Meh. What I'm seeing from those graphs, is that peak oil has been just around the corner in people's predictions for years. And yet, just like fusion, it never comes. Sure, it's likely to happen sometime in the future, and a nearer one rather than farther. Finite resource and all that. But it certainly has not happened yet, and the actual growth of oil production so far seems completely unperturbed by consecutive predictions of when it should stop.

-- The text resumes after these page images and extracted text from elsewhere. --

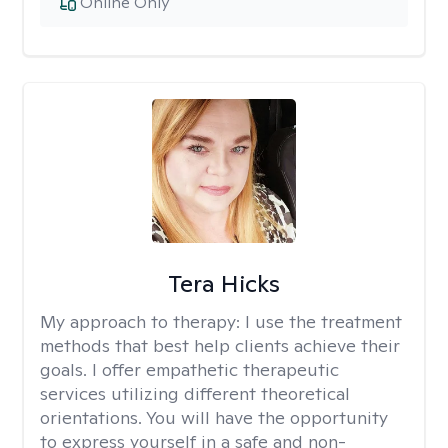
Online Only
Tera Hicks
My approach to therapy:
I use the treatment
methods that best help clients achieve their
goals. I offer empathetic therapeutic
services utilizing different theoretical
orientations. You will have the opportunity
to express yourself in a safe and non-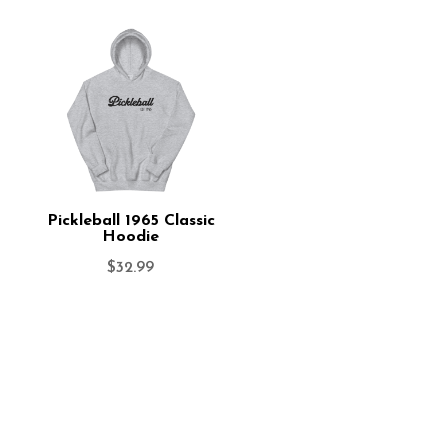
Pickleball 1965 Classic
Hoodie
$
32.99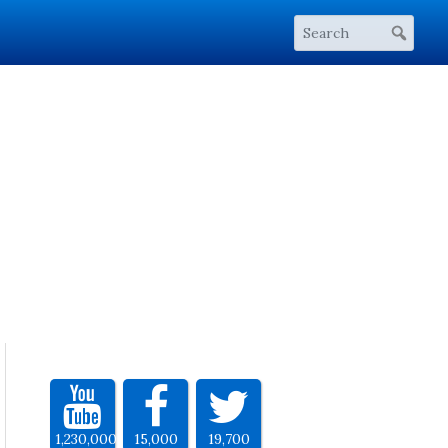
1,230,000
15,000
19,700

Anyhow, I do think it's a pretty smoky gun for why one shouldn't be going around trying to justify what happened in the past by the world having hit peak oil. :P
The problem with peak oil predictions is that they're all based on the economic and technological status of the time they're written in. We know roughly how much oil is left which should be accessible, and it's "kind of a lot" - not as much as we'd like, more than enough to last past 2040 even at our current growth trends. Peak oil predictions, though, were based on the assumption that even portions of that which we are using now would be infeasible to ever access because oil would become too expensive to be worth using. Instead, we managed to get, for example, deep shale oil and tar-sands oil out so cheaply that the price of oil futures crashed to negative for a little while there. It turned out to be really easy once the motivation existed.

Oil is presumptively finite — I mean, technically the abiogenic theory isn't disproven but nobody should seriously believe it — but we have time to figure out a (nuclear nuclear nuclear) solution.